Zorets Auseinandersetzung mit dieser höchsten Kraft führt ihn zur Vision eines letzten, großen Bildes, er beginnt noch einmal zu arbeiten. »Vielleicht werde ich doch noch ein Maler.« Auch davon handelt »Michael«: vom Wert eines Werkes, den kein Erfolg zu messen vermag, vom zehrenden Zweifel, der dazugehört, wo ein Künstler es ernst meint.

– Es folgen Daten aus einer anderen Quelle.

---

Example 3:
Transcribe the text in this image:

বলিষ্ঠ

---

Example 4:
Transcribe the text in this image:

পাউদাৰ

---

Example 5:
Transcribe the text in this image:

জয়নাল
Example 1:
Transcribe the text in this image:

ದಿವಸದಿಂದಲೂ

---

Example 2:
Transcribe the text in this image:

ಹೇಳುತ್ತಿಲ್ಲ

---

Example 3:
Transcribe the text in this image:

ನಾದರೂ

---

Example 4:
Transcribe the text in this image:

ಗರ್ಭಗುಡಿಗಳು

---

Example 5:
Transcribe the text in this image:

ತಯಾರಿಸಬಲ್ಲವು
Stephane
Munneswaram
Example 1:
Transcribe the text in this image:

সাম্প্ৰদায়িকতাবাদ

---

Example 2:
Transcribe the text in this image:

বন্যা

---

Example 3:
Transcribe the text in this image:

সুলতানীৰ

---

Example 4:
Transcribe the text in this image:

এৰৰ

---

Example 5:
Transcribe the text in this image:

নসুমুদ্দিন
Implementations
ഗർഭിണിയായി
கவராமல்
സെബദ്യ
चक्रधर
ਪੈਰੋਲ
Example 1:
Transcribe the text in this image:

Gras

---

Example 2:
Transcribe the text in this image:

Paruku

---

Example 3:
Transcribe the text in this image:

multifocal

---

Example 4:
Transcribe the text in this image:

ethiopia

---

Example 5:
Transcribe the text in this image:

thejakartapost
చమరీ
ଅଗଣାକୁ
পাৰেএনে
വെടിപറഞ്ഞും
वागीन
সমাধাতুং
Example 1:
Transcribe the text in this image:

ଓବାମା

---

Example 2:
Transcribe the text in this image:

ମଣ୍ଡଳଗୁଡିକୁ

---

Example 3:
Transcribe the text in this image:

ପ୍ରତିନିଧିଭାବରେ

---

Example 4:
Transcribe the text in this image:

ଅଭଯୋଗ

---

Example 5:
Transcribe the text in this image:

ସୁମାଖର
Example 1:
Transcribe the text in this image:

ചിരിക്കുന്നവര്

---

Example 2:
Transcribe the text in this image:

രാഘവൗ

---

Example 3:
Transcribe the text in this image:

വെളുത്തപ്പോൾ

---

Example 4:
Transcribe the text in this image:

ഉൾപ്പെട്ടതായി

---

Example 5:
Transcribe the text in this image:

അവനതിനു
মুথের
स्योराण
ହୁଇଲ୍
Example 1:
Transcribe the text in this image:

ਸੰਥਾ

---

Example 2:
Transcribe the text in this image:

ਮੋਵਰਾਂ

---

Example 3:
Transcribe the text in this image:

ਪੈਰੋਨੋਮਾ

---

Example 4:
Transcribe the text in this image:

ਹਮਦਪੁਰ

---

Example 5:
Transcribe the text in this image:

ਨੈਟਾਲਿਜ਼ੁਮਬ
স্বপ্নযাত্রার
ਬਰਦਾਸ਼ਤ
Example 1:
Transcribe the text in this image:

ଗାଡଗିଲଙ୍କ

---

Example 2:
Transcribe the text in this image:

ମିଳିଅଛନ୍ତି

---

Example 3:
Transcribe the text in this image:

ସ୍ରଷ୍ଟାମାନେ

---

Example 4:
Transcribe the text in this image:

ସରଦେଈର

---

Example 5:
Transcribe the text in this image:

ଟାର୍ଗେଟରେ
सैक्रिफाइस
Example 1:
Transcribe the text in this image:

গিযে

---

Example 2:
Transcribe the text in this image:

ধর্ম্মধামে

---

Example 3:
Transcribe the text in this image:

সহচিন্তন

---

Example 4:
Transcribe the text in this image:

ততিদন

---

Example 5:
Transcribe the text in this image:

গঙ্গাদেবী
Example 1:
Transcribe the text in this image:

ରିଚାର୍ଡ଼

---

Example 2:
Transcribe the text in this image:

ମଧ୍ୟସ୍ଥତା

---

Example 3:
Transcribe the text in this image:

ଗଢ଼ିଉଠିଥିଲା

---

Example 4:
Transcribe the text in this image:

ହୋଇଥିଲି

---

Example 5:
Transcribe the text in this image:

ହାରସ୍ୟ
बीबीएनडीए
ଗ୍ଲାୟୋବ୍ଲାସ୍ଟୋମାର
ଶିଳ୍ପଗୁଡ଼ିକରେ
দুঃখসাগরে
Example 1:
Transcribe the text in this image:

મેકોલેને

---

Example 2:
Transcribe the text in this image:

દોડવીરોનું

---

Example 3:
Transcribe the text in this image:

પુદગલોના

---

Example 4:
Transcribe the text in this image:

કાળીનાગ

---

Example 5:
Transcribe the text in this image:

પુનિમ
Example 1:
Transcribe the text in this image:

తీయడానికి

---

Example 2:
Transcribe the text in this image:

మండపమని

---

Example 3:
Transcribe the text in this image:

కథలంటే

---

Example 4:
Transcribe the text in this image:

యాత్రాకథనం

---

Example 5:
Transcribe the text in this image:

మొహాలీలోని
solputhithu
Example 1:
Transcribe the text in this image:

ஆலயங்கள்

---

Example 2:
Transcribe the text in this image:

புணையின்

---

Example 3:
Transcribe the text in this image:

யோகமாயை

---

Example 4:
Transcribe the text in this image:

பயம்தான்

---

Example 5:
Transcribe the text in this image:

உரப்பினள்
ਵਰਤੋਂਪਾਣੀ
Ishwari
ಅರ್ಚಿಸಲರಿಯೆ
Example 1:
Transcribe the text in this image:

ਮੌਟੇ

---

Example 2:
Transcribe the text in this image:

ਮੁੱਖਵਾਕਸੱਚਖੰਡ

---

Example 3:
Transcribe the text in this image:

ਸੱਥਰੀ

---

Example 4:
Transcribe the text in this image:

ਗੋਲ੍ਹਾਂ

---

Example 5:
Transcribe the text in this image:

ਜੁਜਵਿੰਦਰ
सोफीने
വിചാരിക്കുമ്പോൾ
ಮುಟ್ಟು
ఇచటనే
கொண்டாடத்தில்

Für den dänischen Pastorensohn Herman Bang (1857-2012) war der Roman ein existenzielles Wagnis. Es darf als literarisches Selbstporträt gelesen werden. Noch während der Arbeit, im Jahre 1903, schrieb er seinem Verleger von der fiebrigen Hoffnung, ihm gelinge »ein großes Buch, in dem ich bin«. Da war er Mitte Vierzig und sah sich, selbst des unerfüllten Sehnens müde, bereits als »gebrochener Mensch«. Im Brief an einen jungen Freund beklagt er das Versäumte. »Das Leben, das ist vorüber. Und ich habe alles erreicht, was ein Mensch erreichen kann, nur das nicht, was zu erreichen wert ist.«

Seit einigen Jahren, nach dem 150. Geburtstag 2007 und mit dem 100. Todestag 2012, ist eine gewisse Bang-Renaissance zu beobachten, die aber noch zu keiner Neuausgabe des »Michael« führte, der Thomas Mann »schmerzlich ergriffen« hatte und seinem Sohn Klaus als »der traurigste Liebesroman aller Zeiten« galt. Diese Lücke hat der verdienstvolle Herausgeber Wolfram Setz in seiner »Bibliothek rosa Winkel« nun geschlossen, ergänzt um einen Aufsatz Bangs von 1909, »Gedanken zum Sexualitätsproblem«. Es ist höchst anregend, sich aus unseren freizügigen Tagen in einstige Vorstellungen davon hineinzudenken, was eigentlich ein Homosexueller ist. »Am leichtesten sind sie wohl an den Augen zu erkennen«, so Bang. »Diese Augen sind beinahe immer von einer sehnsüchtigen Trauer.« Zur selben Zeit tritt in Berlin der kämpferische Mediziner Magnus Hirschfeld mit seinem »Wissenschaftlich-humanitären Komitee« der Kriminalisierung homosexueller Handlungen entgegen. Für Herman Bang und ganze Generationen vor ihm, von der Welt betrogen um die Möglichkeit des Glücks, kommt dieser Aufstand zu spät. Der Dichter stirbt 1912 im Alter von nur 54 Jahren.

Wie sagt mit letztem Atem der alte Maler Claude Zoret? »Jetzt kann ich ruhig sterben, denn ich habe eine große Liebe gesehen.« Gesehen, herbeigesehnt, geträumt, doch eben nicht gelebt, weder dieses eine Mal noch je im Leben zuvor.

Hermann Bang: Michael. Roman. Verlag Männerschwarm. 308 S., geb., 20 €.